(Dataset excerpts)

============

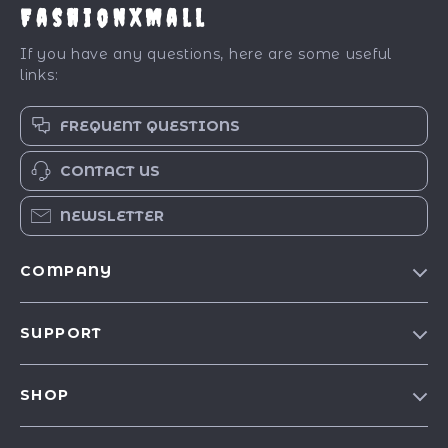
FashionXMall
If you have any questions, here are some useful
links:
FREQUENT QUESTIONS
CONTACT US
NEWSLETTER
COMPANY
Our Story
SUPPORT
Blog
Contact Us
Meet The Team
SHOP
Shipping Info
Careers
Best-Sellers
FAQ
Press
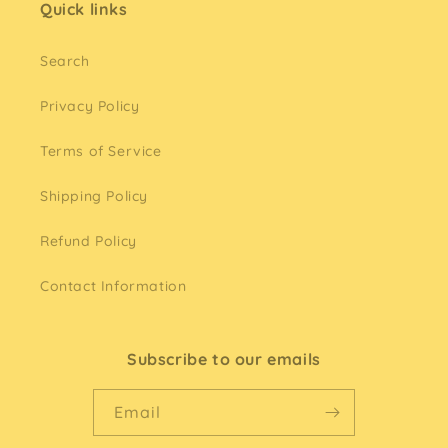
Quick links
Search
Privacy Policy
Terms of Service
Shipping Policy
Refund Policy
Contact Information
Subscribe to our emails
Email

============

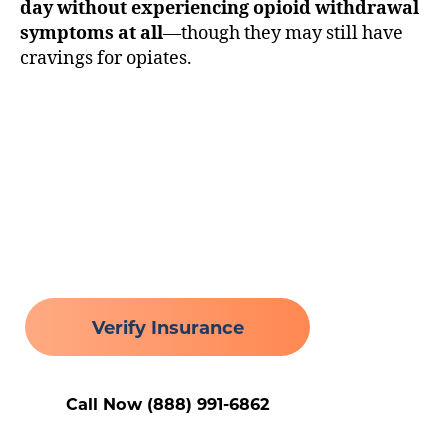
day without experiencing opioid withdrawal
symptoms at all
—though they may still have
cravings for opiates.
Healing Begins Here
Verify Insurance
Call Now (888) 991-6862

============

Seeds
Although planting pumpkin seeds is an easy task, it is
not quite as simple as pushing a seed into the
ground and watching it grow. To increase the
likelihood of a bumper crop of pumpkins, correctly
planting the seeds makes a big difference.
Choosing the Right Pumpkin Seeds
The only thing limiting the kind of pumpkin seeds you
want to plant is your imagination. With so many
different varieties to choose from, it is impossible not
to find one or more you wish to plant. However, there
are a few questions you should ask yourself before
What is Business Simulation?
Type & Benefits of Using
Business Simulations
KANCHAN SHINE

============

To do: Only lines of the data holding the word "Policy" go in the answer. Please copy each of them.

Task response:
Privacy Policy
Shipping Policy
Refund Policy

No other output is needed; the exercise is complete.